Business Post Group plc, the leading parcel and mail delivery group, provides the following pre-close update for the six months to 30 September 2006.
Trading in the first half of the current financial year has been satisfactory with Group revenue up 15% to GBP153m. Progress continues to be made with the performance improvement initiatives previously announced.

Revenues in Parcel Services, (comprising the Group’s overnight business-to-business, business-to-consumer, and cross-border parcel delivery activities) were down 3.4% to GBP94m. We continue to make progress with our initiatives to strengthen this business, with a focus on further improving our customer service and improving our operational efficiency. Parcels volumes are now showing growth and our customer service levels we believe remain amongst the highest in our industry.

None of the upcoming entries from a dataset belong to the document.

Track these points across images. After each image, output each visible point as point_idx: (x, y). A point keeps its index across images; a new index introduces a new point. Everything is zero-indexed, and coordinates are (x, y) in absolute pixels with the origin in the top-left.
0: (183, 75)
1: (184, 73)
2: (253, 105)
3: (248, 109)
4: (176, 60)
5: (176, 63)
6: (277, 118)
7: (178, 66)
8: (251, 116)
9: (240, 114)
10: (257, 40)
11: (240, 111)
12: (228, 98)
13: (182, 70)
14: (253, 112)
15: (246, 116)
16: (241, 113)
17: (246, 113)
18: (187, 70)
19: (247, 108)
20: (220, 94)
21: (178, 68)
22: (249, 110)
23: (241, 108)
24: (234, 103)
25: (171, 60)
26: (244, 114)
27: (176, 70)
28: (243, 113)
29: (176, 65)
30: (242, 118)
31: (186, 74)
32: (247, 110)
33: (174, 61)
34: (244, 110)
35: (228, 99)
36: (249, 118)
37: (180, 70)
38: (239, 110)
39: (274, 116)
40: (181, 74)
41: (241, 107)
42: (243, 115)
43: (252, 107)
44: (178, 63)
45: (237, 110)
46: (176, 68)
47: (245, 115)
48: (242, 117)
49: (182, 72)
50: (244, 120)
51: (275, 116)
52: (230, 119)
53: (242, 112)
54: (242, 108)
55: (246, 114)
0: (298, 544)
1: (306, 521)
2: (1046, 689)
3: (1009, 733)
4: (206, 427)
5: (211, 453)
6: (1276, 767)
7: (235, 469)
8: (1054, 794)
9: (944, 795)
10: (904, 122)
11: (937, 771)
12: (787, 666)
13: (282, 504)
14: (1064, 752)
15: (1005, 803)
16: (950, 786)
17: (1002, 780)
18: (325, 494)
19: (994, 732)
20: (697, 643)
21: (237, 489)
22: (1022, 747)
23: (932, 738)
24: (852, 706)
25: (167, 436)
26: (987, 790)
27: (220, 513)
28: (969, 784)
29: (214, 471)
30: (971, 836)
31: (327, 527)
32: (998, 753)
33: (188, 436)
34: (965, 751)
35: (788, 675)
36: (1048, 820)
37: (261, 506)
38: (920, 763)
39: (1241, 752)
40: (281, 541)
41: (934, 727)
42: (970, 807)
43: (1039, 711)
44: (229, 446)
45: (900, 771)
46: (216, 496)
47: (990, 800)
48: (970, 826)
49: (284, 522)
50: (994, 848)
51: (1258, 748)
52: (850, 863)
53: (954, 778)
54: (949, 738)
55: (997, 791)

We have made further progress in improving the performance of the franchise network. Eight franchises have been brought back into corporate ownership in the period, bringing the total transferred since the beginning of the calendar year to 14. Overall these operations make a significant trading loss. Our plan is to reduce the run-rate of these losses such that they are eliminated by the start of the new financial year. However, as previously advised, these losses will impact our operating profit by some GBP3m for the current financial year, weighted toward the first half. In addition we have incurred some GBP1m of costs on the transfer of franchisees to corporate ownership. These costs will be included within the operating profit.